Film and TV stations are offering AI positions at $200,000 to $1 million annually while Hollywood writers have been on strike for more than three months.
Is it just me or is the article super misleading? None of the roles are for generative AI for making movies. It looks like the roles are for either research or generic product personalization stuff, none of which is necessarily generative AI. I'm not quite sure why they juxtaposed those AI roles with the ongoing strikes in Hollywood, because they have nothing to do with each other.
Quite frankly, I think the current crop of AI products have yet to take away from the real creative process.
The problem I have heard is you get paid less to rewrite a script even though sometimes the rewriting is doing the whole thing over again.

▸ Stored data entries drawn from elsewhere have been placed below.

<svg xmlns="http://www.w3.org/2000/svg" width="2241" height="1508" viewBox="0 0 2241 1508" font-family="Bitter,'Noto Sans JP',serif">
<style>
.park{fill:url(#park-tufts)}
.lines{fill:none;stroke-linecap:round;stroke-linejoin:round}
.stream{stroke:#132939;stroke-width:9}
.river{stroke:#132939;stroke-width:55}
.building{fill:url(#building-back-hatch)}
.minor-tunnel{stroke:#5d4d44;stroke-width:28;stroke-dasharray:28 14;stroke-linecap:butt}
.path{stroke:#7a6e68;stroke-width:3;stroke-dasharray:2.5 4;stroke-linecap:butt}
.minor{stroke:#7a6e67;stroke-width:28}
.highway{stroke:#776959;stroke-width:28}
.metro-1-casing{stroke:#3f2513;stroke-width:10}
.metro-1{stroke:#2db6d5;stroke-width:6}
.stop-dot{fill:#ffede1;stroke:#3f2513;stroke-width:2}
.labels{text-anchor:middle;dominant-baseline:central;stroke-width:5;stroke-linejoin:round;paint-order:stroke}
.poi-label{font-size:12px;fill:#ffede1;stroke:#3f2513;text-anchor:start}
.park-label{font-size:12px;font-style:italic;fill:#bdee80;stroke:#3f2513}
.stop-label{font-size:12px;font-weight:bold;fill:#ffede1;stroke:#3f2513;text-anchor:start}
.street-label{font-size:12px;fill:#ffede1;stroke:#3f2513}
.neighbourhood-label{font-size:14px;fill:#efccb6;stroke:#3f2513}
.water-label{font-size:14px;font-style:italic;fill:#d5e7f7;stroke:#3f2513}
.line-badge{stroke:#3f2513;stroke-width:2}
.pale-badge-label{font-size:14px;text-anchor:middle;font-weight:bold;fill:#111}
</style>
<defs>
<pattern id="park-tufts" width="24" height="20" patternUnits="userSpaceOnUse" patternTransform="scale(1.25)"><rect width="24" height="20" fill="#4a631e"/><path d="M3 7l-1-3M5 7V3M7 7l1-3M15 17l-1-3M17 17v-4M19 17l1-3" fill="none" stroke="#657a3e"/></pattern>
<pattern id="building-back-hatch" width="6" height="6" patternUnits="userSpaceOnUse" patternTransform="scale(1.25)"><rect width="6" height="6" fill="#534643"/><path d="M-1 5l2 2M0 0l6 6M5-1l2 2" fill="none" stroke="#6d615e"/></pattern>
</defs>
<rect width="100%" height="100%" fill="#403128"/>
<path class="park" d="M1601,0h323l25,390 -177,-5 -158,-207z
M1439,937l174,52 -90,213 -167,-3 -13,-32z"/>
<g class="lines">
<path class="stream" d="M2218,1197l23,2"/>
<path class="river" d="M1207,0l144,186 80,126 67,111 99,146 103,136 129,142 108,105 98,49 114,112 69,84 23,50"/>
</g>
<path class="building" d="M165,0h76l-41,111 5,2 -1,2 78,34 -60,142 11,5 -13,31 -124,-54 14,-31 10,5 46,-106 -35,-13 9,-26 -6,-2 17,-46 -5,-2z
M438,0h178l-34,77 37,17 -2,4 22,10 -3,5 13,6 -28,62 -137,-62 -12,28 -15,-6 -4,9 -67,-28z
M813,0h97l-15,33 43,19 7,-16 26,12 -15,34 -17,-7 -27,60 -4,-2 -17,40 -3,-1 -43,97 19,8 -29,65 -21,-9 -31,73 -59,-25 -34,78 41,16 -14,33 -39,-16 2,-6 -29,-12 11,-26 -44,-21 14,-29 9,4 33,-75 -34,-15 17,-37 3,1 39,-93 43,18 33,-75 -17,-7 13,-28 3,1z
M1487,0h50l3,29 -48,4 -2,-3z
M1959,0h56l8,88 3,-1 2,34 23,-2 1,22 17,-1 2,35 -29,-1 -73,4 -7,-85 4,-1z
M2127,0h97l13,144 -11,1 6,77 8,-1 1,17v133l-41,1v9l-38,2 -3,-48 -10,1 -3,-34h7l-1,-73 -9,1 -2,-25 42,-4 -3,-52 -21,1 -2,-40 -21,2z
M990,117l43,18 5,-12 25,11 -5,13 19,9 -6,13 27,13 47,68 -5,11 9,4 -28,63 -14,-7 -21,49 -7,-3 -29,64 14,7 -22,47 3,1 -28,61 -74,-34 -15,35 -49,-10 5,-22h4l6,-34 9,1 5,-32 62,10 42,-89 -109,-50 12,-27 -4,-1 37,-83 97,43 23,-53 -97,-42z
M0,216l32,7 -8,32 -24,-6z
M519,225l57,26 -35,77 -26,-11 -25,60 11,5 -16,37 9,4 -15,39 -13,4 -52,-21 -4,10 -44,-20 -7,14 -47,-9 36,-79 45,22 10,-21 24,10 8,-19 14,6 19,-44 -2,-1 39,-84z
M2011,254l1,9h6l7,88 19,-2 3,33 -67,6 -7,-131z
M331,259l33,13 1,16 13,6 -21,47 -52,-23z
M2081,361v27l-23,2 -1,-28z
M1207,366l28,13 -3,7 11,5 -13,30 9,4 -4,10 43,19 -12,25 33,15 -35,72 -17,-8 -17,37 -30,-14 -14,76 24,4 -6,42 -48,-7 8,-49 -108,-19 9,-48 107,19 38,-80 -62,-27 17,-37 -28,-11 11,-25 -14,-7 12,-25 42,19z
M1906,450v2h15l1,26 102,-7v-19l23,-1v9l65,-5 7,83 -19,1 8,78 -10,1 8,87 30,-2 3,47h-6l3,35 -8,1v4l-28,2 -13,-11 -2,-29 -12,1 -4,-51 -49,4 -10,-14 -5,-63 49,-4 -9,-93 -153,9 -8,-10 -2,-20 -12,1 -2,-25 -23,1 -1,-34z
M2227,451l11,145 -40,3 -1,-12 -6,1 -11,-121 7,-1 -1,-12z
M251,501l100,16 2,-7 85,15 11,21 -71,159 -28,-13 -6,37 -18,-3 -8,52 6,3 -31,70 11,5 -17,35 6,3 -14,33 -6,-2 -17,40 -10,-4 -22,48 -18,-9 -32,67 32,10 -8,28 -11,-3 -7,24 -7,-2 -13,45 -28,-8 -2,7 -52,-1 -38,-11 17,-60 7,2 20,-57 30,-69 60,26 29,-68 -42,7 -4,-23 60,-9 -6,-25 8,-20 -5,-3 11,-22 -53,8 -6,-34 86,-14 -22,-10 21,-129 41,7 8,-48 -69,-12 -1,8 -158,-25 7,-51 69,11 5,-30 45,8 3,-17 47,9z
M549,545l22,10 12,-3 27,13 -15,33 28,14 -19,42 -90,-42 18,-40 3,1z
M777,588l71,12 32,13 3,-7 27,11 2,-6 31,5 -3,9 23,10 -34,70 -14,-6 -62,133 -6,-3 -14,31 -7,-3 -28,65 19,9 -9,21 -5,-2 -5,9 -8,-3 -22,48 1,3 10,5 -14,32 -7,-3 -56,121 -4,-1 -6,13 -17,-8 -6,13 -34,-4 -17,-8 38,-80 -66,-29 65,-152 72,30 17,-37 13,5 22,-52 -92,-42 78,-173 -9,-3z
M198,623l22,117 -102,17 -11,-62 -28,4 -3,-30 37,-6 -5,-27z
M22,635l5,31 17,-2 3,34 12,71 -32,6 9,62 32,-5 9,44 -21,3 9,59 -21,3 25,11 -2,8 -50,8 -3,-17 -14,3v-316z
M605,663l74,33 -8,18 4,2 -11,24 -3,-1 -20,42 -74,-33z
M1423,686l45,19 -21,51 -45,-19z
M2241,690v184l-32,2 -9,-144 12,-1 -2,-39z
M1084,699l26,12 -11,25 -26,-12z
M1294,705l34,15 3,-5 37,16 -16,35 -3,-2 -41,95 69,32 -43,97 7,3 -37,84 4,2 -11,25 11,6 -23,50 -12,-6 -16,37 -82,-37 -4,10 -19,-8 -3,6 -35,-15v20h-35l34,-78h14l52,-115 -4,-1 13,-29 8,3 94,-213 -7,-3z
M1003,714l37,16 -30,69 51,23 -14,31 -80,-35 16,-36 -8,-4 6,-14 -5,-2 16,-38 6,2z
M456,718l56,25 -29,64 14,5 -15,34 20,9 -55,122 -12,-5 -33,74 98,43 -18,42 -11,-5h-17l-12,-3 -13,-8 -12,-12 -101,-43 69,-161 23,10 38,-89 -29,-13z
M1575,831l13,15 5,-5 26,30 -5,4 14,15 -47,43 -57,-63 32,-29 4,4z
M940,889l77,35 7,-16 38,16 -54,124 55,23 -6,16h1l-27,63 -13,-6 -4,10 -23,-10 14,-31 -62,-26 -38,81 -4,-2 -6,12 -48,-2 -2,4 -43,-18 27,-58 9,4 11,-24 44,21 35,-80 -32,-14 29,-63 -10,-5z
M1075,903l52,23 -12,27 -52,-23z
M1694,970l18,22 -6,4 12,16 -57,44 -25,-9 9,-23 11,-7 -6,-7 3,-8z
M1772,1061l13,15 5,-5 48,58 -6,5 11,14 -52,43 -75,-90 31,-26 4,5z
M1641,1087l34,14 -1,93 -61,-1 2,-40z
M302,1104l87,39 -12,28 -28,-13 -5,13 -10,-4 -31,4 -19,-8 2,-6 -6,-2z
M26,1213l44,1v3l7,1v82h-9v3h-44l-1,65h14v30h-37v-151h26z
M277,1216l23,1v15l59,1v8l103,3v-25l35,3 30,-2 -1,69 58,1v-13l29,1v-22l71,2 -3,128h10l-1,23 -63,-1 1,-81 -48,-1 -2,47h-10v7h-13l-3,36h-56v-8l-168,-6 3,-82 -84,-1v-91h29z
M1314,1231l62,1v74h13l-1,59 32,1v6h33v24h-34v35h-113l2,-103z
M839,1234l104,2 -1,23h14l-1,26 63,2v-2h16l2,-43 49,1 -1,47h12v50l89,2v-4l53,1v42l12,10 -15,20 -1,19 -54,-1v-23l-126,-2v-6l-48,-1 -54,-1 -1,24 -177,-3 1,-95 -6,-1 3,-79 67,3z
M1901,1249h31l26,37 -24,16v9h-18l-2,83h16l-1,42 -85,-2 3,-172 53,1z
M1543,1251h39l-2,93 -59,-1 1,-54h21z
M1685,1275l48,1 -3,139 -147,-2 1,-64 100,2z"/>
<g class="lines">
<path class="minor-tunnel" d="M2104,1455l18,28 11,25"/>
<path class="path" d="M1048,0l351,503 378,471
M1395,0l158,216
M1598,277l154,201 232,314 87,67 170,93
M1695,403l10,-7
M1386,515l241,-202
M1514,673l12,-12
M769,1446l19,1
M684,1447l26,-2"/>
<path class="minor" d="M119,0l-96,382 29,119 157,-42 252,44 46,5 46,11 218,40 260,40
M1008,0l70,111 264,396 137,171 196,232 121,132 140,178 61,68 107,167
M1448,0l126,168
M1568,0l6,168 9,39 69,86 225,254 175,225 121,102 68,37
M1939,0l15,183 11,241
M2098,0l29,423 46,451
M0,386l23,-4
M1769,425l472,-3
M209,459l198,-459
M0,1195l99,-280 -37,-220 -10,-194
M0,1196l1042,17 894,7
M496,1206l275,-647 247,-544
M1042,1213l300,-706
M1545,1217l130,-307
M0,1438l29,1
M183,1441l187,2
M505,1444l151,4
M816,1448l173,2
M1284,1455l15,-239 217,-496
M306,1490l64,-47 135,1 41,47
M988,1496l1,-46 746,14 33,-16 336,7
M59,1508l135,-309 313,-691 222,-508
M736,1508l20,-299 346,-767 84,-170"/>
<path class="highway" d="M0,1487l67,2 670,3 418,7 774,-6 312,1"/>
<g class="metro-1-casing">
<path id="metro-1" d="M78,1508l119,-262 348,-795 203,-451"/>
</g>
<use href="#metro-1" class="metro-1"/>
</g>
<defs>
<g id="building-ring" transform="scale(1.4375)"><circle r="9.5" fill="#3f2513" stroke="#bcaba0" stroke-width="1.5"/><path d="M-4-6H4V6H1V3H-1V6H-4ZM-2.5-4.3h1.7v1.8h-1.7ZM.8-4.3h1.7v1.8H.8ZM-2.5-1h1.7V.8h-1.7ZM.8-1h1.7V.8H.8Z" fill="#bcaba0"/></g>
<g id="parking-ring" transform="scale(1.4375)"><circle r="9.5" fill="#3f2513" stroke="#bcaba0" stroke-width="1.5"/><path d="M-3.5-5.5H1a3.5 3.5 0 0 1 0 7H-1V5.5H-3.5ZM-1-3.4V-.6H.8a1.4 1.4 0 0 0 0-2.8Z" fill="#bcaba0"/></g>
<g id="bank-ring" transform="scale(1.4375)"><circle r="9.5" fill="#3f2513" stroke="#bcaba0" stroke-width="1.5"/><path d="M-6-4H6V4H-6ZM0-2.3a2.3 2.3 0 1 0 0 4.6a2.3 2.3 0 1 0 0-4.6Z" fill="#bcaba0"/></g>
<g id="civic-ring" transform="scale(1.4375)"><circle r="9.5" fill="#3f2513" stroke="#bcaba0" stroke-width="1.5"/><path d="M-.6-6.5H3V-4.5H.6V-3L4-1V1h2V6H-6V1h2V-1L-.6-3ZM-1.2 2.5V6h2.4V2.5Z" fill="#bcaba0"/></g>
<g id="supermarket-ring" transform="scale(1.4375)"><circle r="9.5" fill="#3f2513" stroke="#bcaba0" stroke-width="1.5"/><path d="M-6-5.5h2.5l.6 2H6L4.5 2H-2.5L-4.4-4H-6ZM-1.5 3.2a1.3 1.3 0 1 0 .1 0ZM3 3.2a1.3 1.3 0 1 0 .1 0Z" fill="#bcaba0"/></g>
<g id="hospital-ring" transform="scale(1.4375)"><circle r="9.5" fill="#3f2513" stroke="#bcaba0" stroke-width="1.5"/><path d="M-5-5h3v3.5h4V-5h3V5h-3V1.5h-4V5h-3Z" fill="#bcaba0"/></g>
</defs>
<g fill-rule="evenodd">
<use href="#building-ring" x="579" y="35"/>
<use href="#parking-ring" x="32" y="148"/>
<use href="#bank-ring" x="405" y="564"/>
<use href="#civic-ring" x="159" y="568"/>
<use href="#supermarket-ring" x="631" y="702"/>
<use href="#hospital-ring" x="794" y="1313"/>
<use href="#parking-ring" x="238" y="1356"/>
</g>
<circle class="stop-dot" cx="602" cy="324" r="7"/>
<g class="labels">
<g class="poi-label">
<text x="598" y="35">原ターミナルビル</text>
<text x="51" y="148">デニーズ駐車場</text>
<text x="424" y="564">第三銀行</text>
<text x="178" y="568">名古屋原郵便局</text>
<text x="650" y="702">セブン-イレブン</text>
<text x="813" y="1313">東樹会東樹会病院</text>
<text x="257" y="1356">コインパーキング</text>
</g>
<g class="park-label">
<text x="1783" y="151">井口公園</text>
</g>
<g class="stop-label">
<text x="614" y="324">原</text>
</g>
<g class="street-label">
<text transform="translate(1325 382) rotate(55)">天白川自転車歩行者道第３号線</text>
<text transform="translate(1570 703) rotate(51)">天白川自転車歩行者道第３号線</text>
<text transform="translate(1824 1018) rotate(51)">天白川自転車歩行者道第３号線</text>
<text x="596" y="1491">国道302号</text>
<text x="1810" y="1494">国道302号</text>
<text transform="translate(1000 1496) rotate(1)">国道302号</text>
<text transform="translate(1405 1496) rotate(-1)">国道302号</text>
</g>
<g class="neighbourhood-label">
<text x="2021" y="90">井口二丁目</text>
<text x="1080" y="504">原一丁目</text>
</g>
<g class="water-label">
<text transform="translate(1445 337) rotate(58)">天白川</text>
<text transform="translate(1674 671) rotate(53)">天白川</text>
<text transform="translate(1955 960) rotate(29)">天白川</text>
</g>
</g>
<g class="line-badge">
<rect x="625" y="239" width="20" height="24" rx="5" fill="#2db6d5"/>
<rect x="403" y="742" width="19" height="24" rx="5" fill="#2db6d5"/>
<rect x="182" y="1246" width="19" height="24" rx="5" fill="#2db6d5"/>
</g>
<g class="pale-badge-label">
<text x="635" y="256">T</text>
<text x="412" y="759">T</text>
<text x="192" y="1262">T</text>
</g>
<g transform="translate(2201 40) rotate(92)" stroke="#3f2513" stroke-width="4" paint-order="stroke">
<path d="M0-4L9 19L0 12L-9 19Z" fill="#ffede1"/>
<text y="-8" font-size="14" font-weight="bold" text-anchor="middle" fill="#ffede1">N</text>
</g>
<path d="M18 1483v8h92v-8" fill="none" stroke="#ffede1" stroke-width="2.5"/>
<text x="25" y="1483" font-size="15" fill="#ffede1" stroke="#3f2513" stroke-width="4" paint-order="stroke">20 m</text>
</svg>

So have AI generate the script then have some writer "rewrite" it for lower pay.
The problem I have personally is not the AI, and I agree that headline emphasizes it but don't agree it should, it's the high-paying jobs when they claim they can't pay their writers and actors more. That's utter bullshit if they're offering $1 million salaries.
The $1M salary is really typical of California tech job postings, and it is essentially meaningless. Under the new transparency law, employers have to list the salary range on job advertisements. For many of these speculative or open-application type roles, it's common to list $90k-$900k as the range.
It makes great headlines, but nobody in that job is actually going to make 900k.
This comment is way too far down, if you look at the actual job descriptions you are completely right that none of them are related to the generative AI focused ML that the article is afraid of.
I find it somewhat funny how disconnected the tone of the article is to the actually (very average) job postings that have read this way for many years.